HTTP Headers Viewer

Privacy Note: This tool displays HTTP headers sent by your browser to our server. No personal data is stored or logged.

View the complete HTTP request headers your browser sends with each web request.

Test External URL Headers

Common Header Reference

User-Agent: Identifies your browser and operating system

Accept: Lists content types your browser can handle

Accept-Language: Your preferred languages

Cookie: Contains stored cookies for the site

Referer: The previous page you came from

About HTTP Headers

HTTP headers are components of the HTTP protocol that allow clients and servers to pass additional information with requests and responses. They define the operating parameters of an HTTP transaction.

Types of HTTP Headers

  • Request Headers: Sent by the client to the server (e.g., User-Agent, Accept)
  • Response Headers: Sent by the server to the client (e.g., Content-Type, Set-Cookie)
  • General Headers: Apply to both requests and responses (e.g., Cache-Control, Connection)
  • Entity Headers: Describe the content being transferred (e.g., Content-Length, Last-Modified)

Common HTTP Headers

Request Headers

  • Host: Domain name of the server
  • User-Agent: Client application information
  • Accept: Acceptable response media types
  • Accept-Language: Preferred languages
  • Cookie: Stored cookies for the domain

Response Headers

  • Content-Type: Media type of the resource
  • Set-Cookie: Sets cookies on the client
  • Cache-Control: Caching directives
  • Location: URL redirection target
  • Server: Information about the server

Security-Related Headers

Modern websites use security headers to protect against common web vulnerabilities:

  • Content-Security-Policy (CSP): Prevents XSS attacks by controlling resources
  • X-Frame-Options: Prevents clickjacking by controlling framing
  • Strict-Transport-Security (HSTS): Enforces HTTPS connections
  • X-Content-Type-Options: Prevents MIME type sniffing
  • Referrer-Policy: Controls referrer information sent

Example HTTP Transaction

Request:

GET /index.html HTTP/1.1
Host: www.example.com
User-Agent: Mozilla/5.0
Accept: text/html,application/xhtml+xml
Accept-Language: en-US,en;q=0.5
Connection: keep-alive

Response:

HTTP/1.1 200 OK
Date: Mon, 23 May 2022 22:38:34 GMT
Server: Apache/2.4.1 (Unix)
Content-Type: text/html; charset=UTF-8
Content-Length: 138
Last-Modified: Mon, 22 May 2022 09:23:24 GMT
Cache-Control: public, max-age=3600

Frequently Asked Questions

What information do HTTP headers contain?
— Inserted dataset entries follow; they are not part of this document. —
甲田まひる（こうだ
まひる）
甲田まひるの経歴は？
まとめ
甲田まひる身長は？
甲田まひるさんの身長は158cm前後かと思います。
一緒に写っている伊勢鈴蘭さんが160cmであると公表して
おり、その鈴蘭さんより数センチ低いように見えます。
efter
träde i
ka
HTTP headers contain metadata about the request or response, including content type, caching directives, authentication tokens, cookies, server information, and more. They help browsers and servers communicate effectively.

Can I see HTTPS headers?

This tool shows HTTP headers sent to our server. For HTTPS sites, the headers are encrypted during transmission but are visible to both the client and server. When testing external HTTPS URLs, we can only show response headers, not the encrypted request.
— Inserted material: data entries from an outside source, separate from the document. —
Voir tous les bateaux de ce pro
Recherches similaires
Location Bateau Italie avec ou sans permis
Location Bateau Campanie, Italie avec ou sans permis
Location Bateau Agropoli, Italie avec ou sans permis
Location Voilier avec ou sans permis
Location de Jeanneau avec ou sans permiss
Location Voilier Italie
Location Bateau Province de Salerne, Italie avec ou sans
Why can't I see all headers when testing external URLs?

Some servers block header requests or restrict certain headers from being visible. Additionally, cross-origin restrictions may prevent access to certain headers. For complete header inspection, browser developer tools are more reliable.

How can I modify or remove headers my browser sends?

Browser extensions can modify headers, but most headers are set automatically by your browser. Some can be controlled through browser settings or flags, but modifying headers can break website functionality.

Note: This tool is for educational purposes. For professional header analysis, consider browser developer tools or specialized HTTP debugging proxies.